1. Buying different things
Target achieved higher in-store traffic through late April, which allowed the company to boost sales this quarter on top of last year's 17% spike. Executives also noted that the e-commerce channel is strong, and shoppers are still happily opting for quick home deliveries or in-store pickups.
However, Target saw a huge swing away from home goods categories that had seen soaring demand in earlier phases of the pandemic. Shoppers were far less interested in kitchen appliances, outdoor furniture, and TVs. "We didn't anticipate the magnitude of that shift," CEO Brian Cornell said in an earnings call with Wall Street analysts.
That move was especially costly for Target because these products are bulky, so it is more expensive to move them in and out of stores. The company used markdowns to fix the inventory imbalance, which reduced profitability.
2. Soaring transportation costs
Supply chain issues took a huge bite out of profits, too. Transportation expenses soared even compared to management's outlook just three months ago. Target now sees these costs removing a full $1 billion from earnings in 2022, thanks to rising gas prices and unusually high shipping rates.
Management said these issues will continue hurting the business in the second quarter and beyond, but conditions are likely to improve slowly in the second half of the year. Yet it will require resources to get the supply chain running at the right levels, and that spending will be another big drag on earnings in 2022.
The good news is that Target is seeing robust spending growth overall, with bright spots in areas like beauty supplies and trendy fashion. Consumers are prioritizing purchases for activities like family gatherings that had been paused during earlier phases of the pandemic.
Yet they aren't pulling back dramatically on spending or store visits. Traffic was up 4% this quarter, after all, and average spending only ticked slightly lower. "Our ... results demonstrate the underlying strength of the relationship we built with our guests," Cornell said.

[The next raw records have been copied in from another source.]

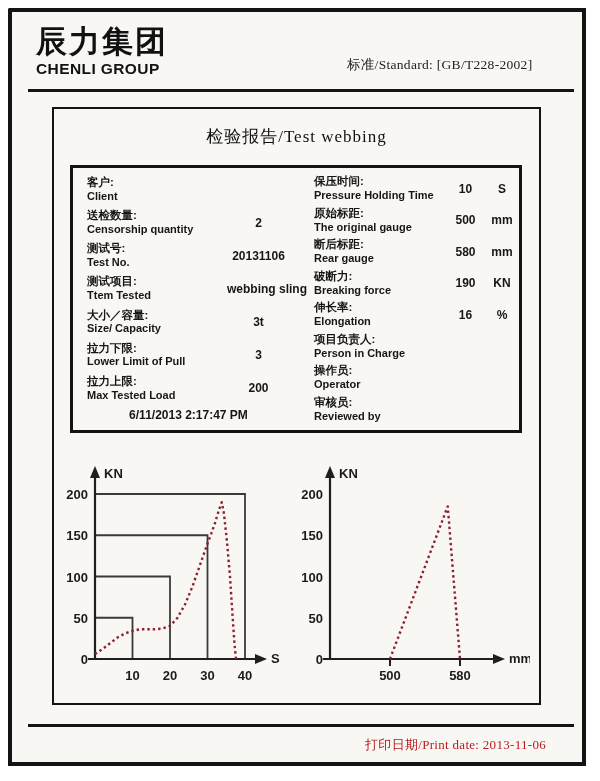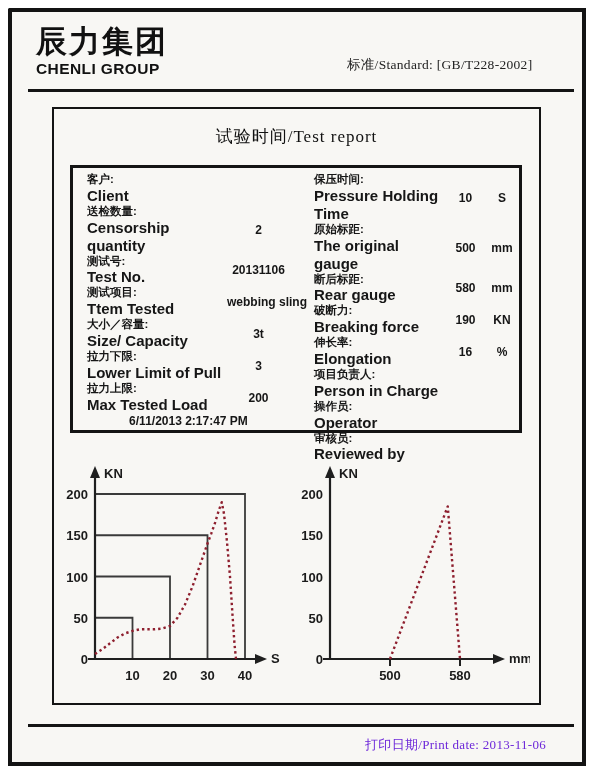--- a/index.html
+++ b/index.html
@@ -64,7 +64,7 @@
     <div class="hrule top"></div>
 
     <div class="report">
-      <div class="title">试验时间/Test report</div>
+      <div class="title">检验报告/Test webbing</div>
 
       <div class="dtable">
         <div class="tcol left" id="col-left">

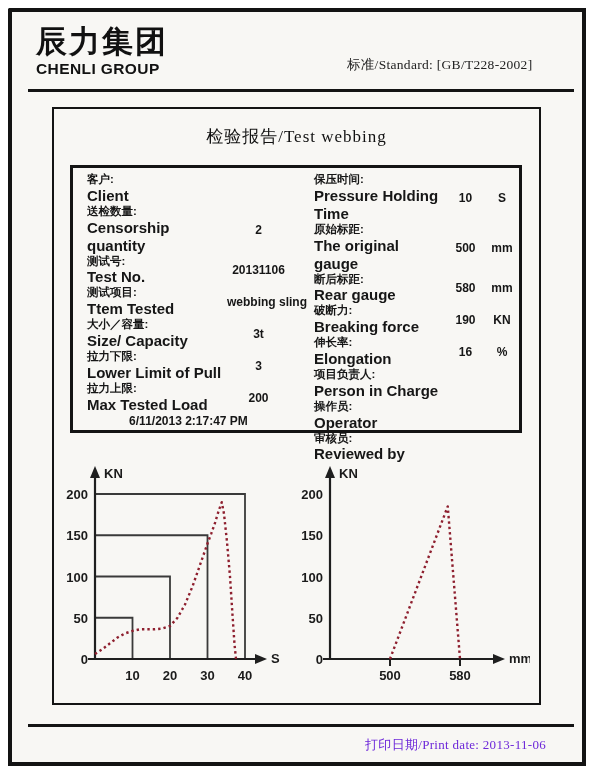--- a/index.html
+++ b/index.html
@@ -35,7 +35,7 @@
   .tcol.left  .lbl{width:140px;}
   .tcol.right .lbl{width:132px;}
   .lbl .cn{font-size:11.5px;font-weight:700;}
-  .lbl .en{font-size:15px;font-weight:700;}
+  .lbl .en{font-size:11px;font-weight:700;}
   .val{flex:1;text-align:center;font-size:12px;font-weight:700;white-space:nowrap;}
   .unit{flex:none;text-align:left;font-size:12px;font-weight:700;}
   .tcol.left  .unit{width:6px;}

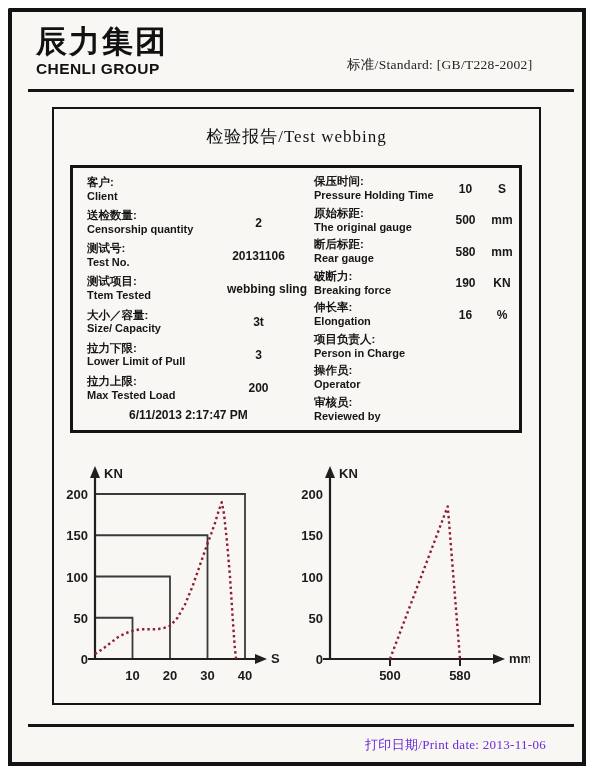--- a/index.html
+++ b/index.html
@@ -46,7 +46,7 @@
   .chart.c2{left:246px;}
   
   .printdate{position:absolute;top:724px;right:36px;font-family:"Liberation Serif",serif;
-             font-size:13px;color:#6d28d9;letter-spacing:0.3px;}
+             font-size:13px;color:#b91c1c;letter-spacing:0.3px;}
 </style>
 </head>
 <body>

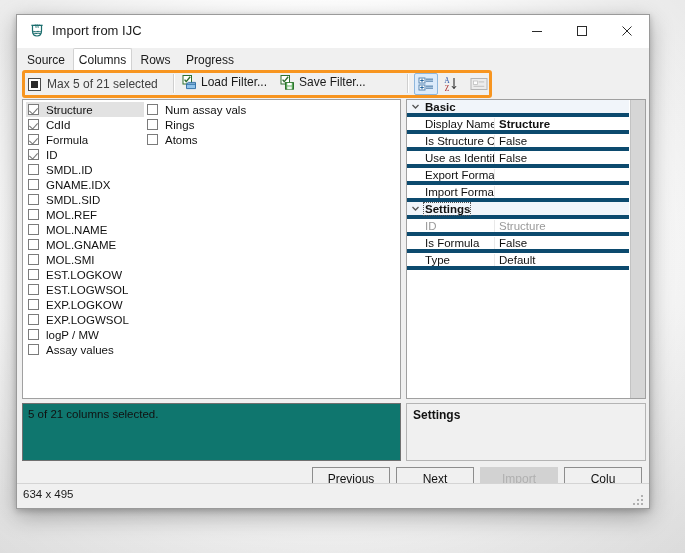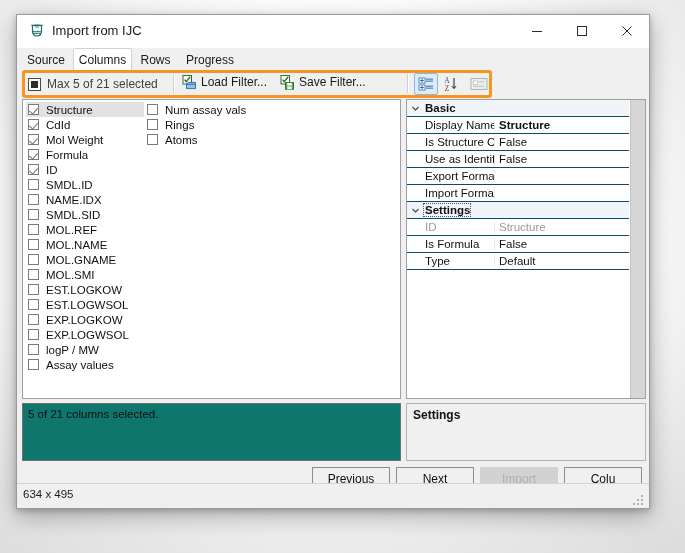--- a/index.html
+++ b/index.html
@@ -148,7 +148,7 @@
   #prop-rows{position:absolute;left:0;top:0;right:16px;}
   .prow{
     height:17px;display:flex;align-items:center;
-    border-bottom:1px solid #0c4a6e;box-sizing:border-box;
+    border-bottom:4px solid #0c4a6e;box-sizing:border-box;
     font-size:11.5px;color:#111;
   }
   .prow.group{background:#f1f5fa;font-weight:bold;}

That context suggests an overreaction by investors in sending Target's shares lower by over 20% following the report. But Wall Street is assuming the retailer won't see a profitability rebound in the second half of the year, and that consumer spending trends will turn negative soon.
Management doesn't expect that bearish scenario to play out, but this report demonstrates that shoppers' attitudes are changing, and are usually hard to forecast today.